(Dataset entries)
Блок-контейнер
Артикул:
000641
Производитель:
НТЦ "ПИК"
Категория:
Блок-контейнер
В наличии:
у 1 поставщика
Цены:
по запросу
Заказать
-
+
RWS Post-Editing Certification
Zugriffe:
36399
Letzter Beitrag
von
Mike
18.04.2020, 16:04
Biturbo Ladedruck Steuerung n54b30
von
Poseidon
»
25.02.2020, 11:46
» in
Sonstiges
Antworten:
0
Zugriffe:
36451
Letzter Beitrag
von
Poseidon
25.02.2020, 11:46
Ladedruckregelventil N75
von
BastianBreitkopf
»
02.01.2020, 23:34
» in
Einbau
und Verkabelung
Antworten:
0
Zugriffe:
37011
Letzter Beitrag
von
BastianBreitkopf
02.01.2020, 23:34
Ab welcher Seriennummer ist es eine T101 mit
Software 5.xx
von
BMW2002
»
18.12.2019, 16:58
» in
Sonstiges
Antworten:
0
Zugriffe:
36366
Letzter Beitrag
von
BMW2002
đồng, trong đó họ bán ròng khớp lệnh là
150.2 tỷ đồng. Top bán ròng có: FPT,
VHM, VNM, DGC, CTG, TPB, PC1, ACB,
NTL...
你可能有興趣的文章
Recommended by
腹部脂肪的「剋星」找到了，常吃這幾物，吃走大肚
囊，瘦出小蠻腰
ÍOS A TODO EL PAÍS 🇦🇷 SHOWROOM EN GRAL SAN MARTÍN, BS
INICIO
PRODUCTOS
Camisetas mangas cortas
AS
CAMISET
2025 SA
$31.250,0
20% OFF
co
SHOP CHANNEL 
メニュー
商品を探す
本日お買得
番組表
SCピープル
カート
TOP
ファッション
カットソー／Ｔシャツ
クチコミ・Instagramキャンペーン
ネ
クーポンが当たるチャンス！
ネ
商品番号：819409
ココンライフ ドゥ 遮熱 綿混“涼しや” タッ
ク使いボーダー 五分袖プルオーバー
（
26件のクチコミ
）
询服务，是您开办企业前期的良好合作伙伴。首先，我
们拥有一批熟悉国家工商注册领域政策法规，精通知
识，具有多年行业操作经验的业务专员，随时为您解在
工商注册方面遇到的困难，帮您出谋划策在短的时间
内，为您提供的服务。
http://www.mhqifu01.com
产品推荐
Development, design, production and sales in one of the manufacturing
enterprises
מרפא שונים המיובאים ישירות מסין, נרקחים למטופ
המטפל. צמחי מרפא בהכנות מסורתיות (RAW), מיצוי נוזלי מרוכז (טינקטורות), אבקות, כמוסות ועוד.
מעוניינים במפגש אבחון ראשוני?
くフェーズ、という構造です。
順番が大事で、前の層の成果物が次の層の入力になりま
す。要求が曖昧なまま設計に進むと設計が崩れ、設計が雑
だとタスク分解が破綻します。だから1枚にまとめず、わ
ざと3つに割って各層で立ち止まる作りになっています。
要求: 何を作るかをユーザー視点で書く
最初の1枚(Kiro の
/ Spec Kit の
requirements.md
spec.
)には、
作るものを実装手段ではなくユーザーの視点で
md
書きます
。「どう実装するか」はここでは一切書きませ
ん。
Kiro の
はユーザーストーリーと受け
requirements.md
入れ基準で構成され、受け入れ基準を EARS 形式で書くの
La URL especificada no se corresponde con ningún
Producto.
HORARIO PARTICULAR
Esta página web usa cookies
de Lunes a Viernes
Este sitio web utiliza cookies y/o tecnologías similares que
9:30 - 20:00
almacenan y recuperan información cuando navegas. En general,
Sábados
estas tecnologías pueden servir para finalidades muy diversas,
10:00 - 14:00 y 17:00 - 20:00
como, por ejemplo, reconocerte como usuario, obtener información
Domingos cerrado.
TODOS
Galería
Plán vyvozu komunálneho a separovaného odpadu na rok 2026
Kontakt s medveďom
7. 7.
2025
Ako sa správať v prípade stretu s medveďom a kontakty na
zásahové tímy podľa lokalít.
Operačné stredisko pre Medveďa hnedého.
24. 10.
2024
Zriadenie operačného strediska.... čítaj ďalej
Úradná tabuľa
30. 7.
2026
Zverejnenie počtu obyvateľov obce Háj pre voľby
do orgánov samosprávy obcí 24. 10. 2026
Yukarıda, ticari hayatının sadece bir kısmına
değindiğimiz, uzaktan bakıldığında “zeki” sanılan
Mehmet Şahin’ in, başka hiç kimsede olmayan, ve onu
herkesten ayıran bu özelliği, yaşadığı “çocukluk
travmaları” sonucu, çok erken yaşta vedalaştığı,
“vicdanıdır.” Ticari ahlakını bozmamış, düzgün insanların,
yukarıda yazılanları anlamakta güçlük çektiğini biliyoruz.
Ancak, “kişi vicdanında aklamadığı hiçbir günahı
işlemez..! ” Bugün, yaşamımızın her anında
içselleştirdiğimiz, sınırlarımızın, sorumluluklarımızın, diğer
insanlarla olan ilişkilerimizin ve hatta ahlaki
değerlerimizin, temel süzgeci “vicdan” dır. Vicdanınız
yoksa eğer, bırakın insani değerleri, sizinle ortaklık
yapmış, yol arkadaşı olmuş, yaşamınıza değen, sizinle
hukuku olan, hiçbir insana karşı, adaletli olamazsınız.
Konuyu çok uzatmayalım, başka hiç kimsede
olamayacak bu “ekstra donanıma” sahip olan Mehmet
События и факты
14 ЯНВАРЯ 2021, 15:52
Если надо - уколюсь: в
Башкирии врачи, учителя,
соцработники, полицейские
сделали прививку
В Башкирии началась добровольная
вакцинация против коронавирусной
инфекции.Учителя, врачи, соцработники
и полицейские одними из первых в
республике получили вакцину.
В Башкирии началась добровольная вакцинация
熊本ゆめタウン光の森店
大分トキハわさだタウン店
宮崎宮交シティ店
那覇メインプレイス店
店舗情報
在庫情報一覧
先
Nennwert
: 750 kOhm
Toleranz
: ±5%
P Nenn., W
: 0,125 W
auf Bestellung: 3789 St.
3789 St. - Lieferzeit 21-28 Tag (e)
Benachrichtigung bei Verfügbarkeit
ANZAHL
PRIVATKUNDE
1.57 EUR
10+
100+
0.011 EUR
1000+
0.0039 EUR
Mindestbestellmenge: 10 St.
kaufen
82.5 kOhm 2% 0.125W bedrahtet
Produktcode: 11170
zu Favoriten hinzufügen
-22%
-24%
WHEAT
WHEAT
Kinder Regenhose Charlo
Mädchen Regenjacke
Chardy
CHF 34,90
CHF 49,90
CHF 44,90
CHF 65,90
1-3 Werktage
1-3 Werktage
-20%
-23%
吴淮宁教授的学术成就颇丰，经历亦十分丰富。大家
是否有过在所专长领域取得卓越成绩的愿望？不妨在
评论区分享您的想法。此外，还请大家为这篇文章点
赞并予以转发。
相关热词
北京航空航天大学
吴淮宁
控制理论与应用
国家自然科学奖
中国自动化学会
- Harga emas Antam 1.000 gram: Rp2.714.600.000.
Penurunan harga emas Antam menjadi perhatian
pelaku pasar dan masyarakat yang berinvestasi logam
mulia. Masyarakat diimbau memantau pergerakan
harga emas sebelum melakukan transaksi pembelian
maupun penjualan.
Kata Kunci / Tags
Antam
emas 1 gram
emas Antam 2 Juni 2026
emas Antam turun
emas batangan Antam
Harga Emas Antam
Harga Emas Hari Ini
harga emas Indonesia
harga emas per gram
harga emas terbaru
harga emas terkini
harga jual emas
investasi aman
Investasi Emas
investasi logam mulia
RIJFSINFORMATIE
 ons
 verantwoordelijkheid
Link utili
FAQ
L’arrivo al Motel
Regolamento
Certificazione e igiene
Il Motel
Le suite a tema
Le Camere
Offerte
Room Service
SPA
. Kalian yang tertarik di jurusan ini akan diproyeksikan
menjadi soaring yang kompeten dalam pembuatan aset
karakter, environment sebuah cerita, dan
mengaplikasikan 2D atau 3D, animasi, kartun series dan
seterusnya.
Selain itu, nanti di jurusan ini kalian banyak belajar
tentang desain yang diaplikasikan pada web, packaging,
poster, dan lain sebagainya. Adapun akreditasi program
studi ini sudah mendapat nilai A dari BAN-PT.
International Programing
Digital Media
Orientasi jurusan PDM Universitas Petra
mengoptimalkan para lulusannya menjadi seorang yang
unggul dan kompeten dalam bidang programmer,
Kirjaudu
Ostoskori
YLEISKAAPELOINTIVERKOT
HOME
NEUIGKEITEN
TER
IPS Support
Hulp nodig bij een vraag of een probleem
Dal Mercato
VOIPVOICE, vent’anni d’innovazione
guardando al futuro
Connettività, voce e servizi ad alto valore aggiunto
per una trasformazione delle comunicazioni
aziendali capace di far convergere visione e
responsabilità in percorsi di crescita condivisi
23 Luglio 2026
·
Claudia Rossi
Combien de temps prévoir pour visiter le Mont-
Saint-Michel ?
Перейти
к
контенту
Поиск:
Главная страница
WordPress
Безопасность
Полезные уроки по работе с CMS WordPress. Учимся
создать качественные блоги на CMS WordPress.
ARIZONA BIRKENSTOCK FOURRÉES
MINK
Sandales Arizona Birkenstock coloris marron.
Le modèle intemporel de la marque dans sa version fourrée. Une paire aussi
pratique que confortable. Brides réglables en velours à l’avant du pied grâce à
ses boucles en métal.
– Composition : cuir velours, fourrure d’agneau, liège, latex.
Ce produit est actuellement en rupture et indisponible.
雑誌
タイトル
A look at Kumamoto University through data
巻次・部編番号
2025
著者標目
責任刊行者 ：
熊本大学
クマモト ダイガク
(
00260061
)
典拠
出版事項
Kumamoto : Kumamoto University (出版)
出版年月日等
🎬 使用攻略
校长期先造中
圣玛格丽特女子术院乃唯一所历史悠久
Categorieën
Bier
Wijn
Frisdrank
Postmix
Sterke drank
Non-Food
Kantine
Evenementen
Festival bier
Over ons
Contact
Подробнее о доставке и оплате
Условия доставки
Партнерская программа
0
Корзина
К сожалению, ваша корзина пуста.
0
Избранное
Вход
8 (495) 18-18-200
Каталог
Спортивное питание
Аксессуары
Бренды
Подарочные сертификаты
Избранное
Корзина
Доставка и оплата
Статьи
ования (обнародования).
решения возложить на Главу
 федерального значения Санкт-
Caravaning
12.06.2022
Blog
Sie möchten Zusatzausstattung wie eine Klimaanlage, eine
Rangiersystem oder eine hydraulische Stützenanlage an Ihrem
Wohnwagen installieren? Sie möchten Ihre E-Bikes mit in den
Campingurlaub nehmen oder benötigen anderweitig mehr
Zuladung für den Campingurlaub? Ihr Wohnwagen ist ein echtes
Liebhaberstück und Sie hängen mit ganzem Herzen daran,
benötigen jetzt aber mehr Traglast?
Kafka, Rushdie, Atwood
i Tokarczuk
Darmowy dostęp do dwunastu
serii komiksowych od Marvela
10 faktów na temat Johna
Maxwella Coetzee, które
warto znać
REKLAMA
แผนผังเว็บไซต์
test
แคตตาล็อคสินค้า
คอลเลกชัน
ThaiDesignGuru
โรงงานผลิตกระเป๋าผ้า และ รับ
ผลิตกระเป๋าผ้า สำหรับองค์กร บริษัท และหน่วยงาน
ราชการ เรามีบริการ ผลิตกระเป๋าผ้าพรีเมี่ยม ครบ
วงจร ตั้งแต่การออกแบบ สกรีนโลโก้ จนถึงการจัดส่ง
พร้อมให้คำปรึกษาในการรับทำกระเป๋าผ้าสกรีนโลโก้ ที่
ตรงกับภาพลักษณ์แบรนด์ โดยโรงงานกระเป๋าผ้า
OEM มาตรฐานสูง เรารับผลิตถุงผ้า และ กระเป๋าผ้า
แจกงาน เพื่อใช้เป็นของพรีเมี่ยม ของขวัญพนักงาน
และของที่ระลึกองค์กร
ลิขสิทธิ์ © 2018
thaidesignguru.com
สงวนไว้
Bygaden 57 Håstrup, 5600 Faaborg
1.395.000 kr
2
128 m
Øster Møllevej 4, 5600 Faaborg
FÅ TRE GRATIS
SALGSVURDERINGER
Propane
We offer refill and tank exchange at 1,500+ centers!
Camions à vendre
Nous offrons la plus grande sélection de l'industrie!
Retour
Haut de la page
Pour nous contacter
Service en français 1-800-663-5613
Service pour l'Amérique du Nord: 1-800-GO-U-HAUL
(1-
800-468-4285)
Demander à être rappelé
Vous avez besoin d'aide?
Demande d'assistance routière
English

- Exercise prompt
Return each line of the data above that includes the word "velours".

- Output for this task
pratique que confortable. Brides réglables en velours à l’avant du pied grâce à
– Composition : cuir velours, fourrure d’agneau, liège, latex.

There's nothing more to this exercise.